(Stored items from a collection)
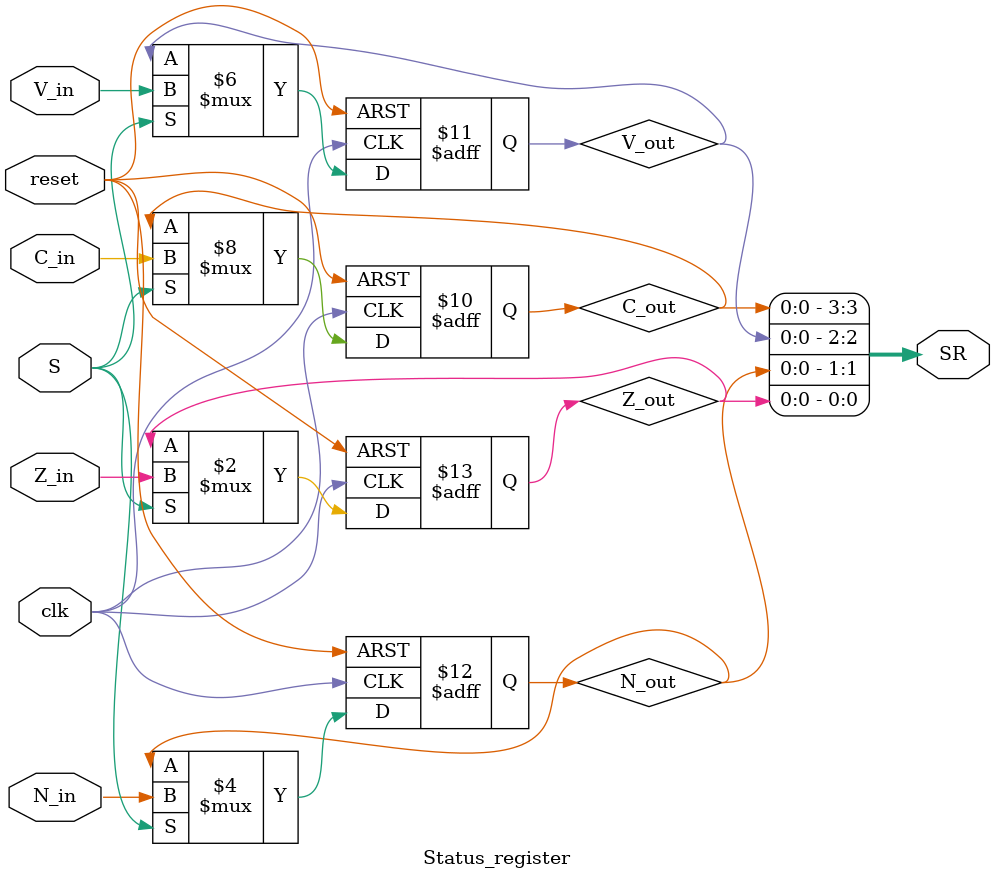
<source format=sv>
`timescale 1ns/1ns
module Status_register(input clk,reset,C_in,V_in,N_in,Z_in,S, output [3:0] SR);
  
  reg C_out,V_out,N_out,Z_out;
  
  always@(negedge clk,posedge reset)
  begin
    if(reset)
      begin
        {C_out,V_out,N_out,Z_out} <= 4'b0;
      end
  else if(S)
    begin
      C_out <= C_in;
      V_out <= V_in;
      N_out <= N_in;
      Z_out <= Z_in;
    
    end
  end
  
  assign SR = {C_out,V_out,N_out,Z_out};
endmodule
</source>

## What you will do
Please copy each line of the records above in which the word "reset" can be found.

## Response area
module Status_register(input clk,reset,C_in,V_in,N_in,Z_in,S, output [3:0] SR);
  always@(negedge clk,posedge reset)
    if(reset)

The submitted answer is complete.